-------- Data shown

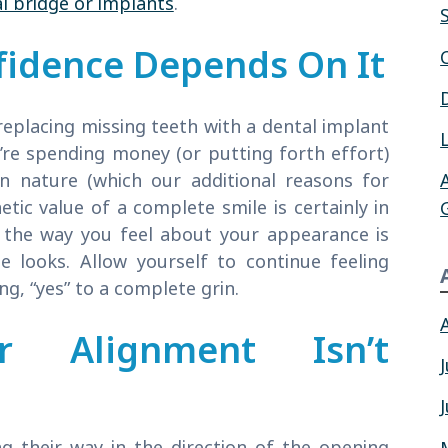
l bridge or implants
.
fidence Depends On It
eplacing missing teeth with a dental implant
’re spending money (or putting forth effort)
in nature (which our additional reasons for
etic value of a complete smile is certainly in
 the way you feel about your appearance is
 looks. Allow yourself to continue feeling
g, “yes” to a complete grin.
 Alignment Isn’t
g their way in the direction of the opening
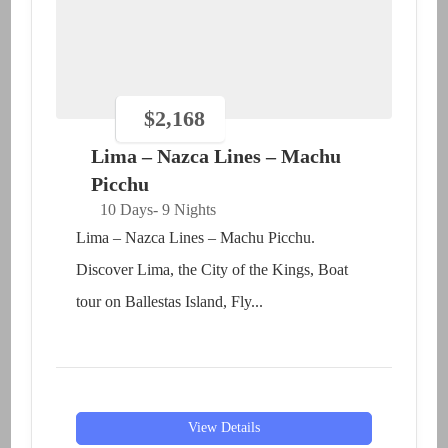
$
2,168
Lima – Nazca Lines – Machu
Picchu
10 Days
- 9 Nights
Lima – Nazca Lines – Machu Picchu.
Discover Lima, the City of the Kings, Boat
tour on Ballestas Island, Fly...
View Details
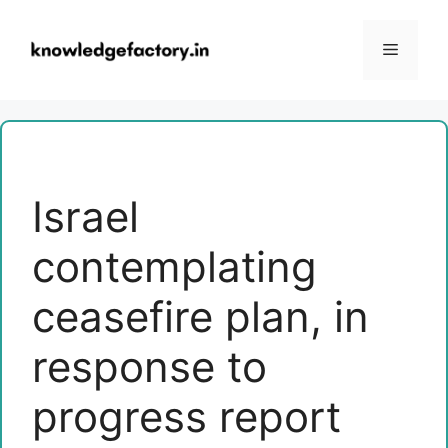
Skip
to
Menu
content
Israel
contemplating
ceasefire plan, in
response to
progress report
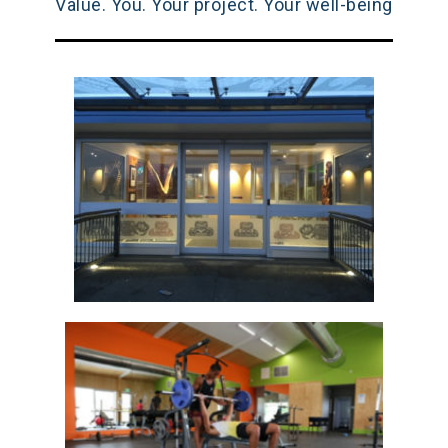
Value. You. Your project. Your well-being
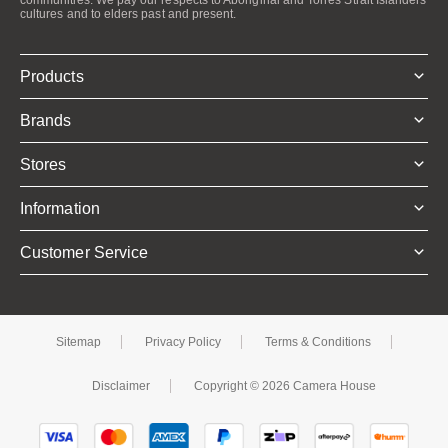
cultures and to elders past and present.
Products
Brands
Stores
Information
Customer Service
Sitemap
Privacy Policy
Terms & Conditions
Disclaimer
Copyright © 2026 Camera House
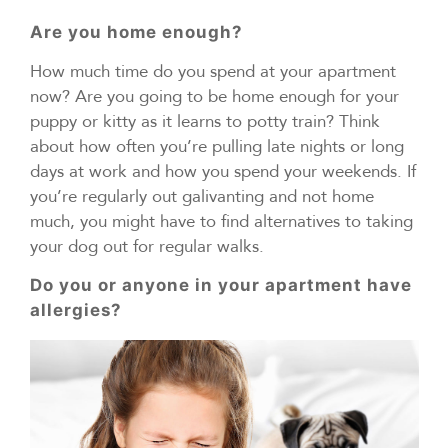
Are you home enough?
How much time do you spend at your apartment
now? Are you going to be home enough for your
puppy or kitty as it learns to potty train? Think
about how often you’re pulling late nights or long
days at work and how you spend your weekends. If
you’re regularly out galivanting and not home
much, you might have to find alternatives to taking
your dog out for regular walks.
Do you or anyone in your apartment have
allergies?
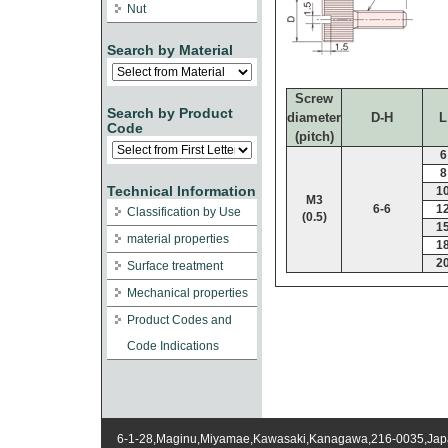
Nut
Search by Material
Screw
Search by Product
diameter
D-H
L
Code
(pitch)
6
8
Technical Information
1
M3
6-6
1
Classification by Use
(0.5)
1
material properties
1
2
Surface treatment
Mechanical properties
Product Codes and
Code Indications
6-1-28,Maginu,Miyamae,Kawasaki,Kanagawa,216-0035,Ja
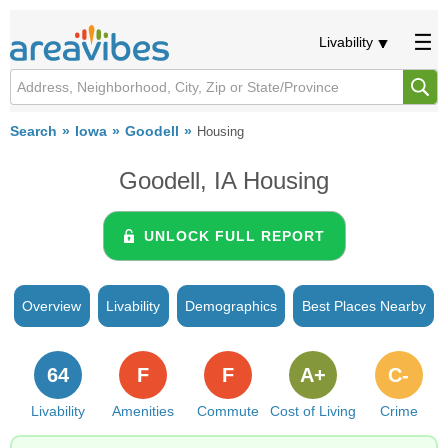
Livability
Search
Iowa
Goodell
Housing
Goodell, IA Housing
UNLOCK FULL REPORT
Overview
Livability
Demographics
Best Places Nearby
64
F
F
A+
C-
Livability
Amenities
Commute
Cost of Living
Crime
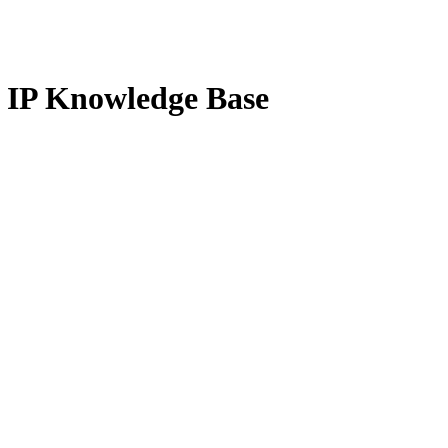
g IP Knowledge Base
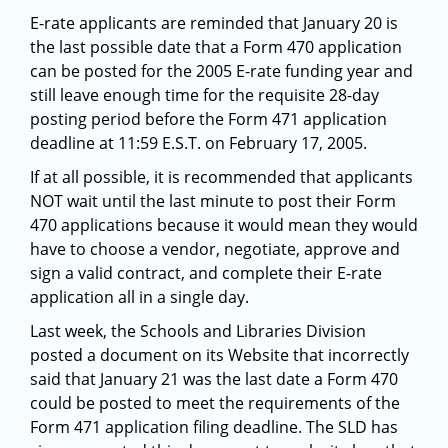
E-rate applicants are reminded that January 20 is
the last possible date that a Form 470 application
can be posted for the 2005 E-rate funding year and
still leave enough time for the requisite 28-day
posting period before the Form 471 application
deadline at 11:59 E.S.T. on February 17, 2005.
If at all possible, it is recommended that applicants
NOT wait until the last minute to post their Form
470 applications because it would mean they would
have to choose a vendor, negotiate, approve and
sign a valid contract, and complete their E-rate
application all in a single day.
Last week, the Schools and Libraries Division
posted a document on its Website that incorrectly
said that January 21 was the last date a Form 470
could be posted to meet the requirements of the
Form 471 application filing deadline. The SLD has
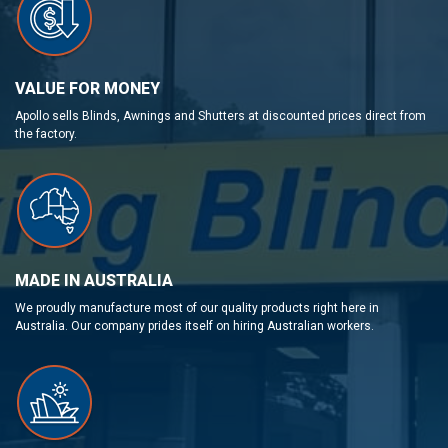
VALUE FOR MONEY
Apollo sells Blinds, Awnings and Shutters at discounted prices direct from
the factory.
MADE IN AUSTRALIA
We proudly manufacture most of our quality products right here in
Australia. Our company prides itself on hiring Australian workers.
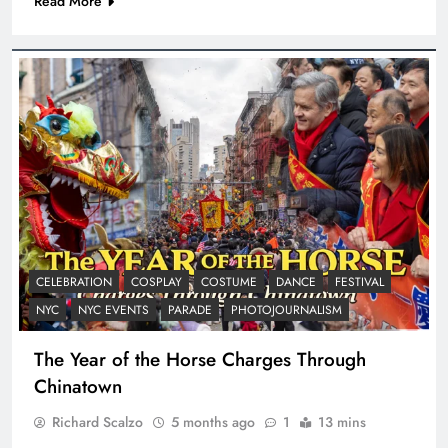
Read More
CELEBRATION
COSPLAY
COSTUME
DANCE
FESTIVAL
NYC
NYC EVENTS
PARADE
PHOTOJOURNALISM
The Year of the Horse Charges Through
Chinatown
Richard Scalzo
5 months ago
1
13 mins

----------------

* Required action
Could you reproduce, exactly, every line above from the line with "E-rate applicants are" to the line with "470 applications because", and no other line? Both ends count.

* Response to the exercise
E-rate applicants are reminded that January 20 is
the last possible date that a Form 470 application
can be posted for the 2005 E-rate funding year and
still leave enough time for the requisite 28-day
posting period before the Form 471 application
deadline at 11:59 E.S.T. on February 17, 2005.
If at all possible, it is recommended that applicants
NOT wait until the last minute to post their Form
470 applications because it would mean they would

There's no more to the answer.